Please copy the listing lines, beginning at the line that has "00:00-03:59: median -76.0, box" and stopping after the line that has "20:00-23:59: median -74.4, box". Rename each "whiskers" to "whisker range" and leave everything else unchanged.

**INFORMATION SHOWN:**
● ● ● ● ●

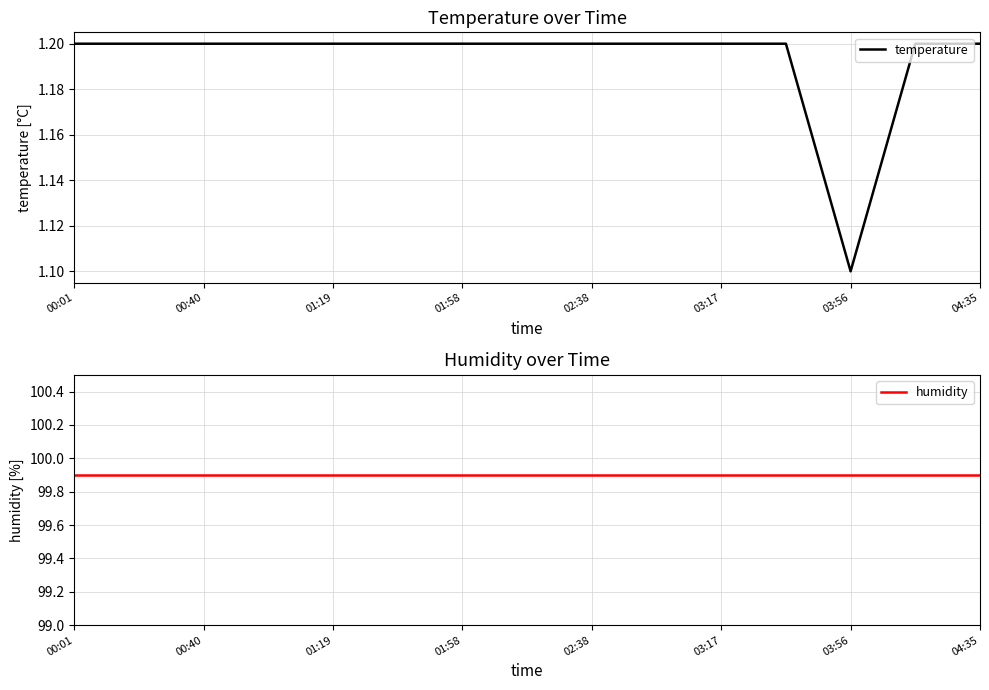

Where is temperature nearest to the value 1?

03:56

● ● ● ● ●

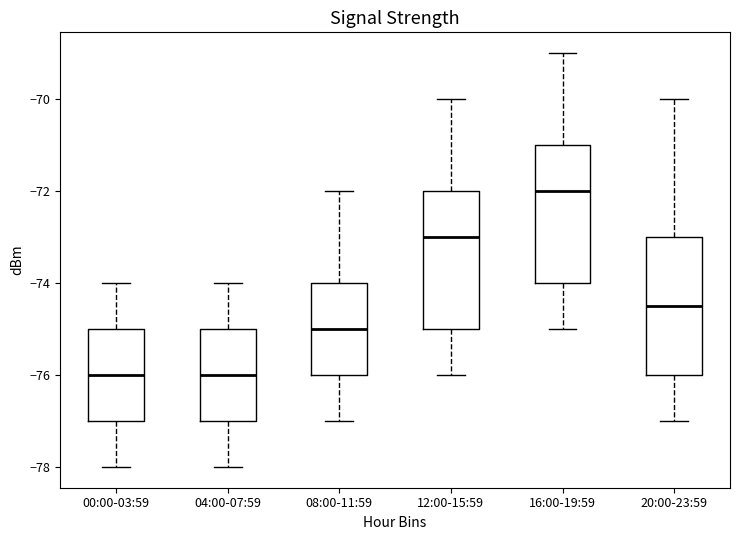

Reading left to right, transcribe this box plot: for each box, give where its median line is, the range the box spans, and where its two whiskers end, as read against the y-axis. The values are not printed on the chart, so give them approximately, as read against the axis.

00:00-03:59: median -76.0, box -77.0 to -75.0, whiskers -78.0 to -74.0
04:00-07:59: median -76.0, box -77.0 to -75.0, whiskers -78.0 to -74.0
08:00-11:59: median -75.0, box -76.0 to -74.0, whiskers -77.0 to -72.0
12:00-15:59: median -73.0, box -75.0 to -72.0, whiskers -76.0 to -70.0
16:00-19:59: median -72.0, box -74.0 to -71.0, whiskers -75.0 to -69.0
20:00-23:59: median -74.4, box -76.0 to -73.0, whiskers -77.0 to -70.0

● ● ● ● ●

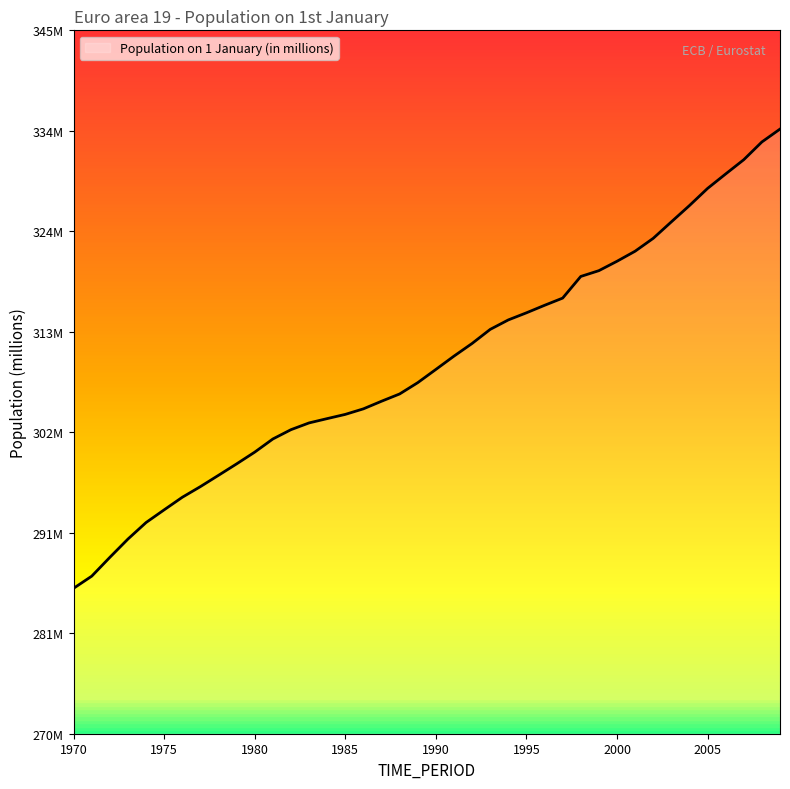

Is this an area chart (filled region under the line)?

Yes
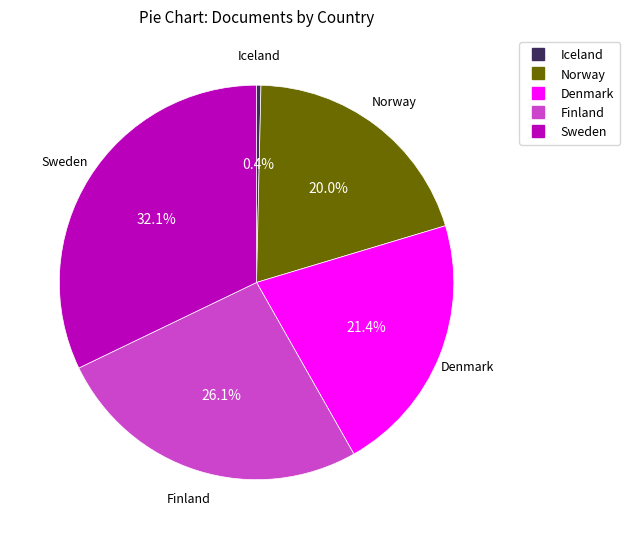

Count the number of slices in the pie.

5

● ● ● ● ●

**SOLUTION:**
00:00-03:59: median -76.0, box -77.0 to -75.0, whisker range -78.0 to -74.0
04:00-07:59: median -76.0, box -77.0 to -75.0, whisker range -78.0 to -74.0
08:00-11:59: median -75.0, box -76.0 to -74.0, whisker range -77.0 to -72.0
12:00-15:59: median -73.0, box -75.0 to -72.0, whisker range -76.0 to -70.0
16:00-19:59: median -72.0, box -74.0 to -71.0, whisker range -75.0 to -69.0
20:00-23:59: median -74.4, box -76.0 to -73.0, whisker range -77.0 to -70.0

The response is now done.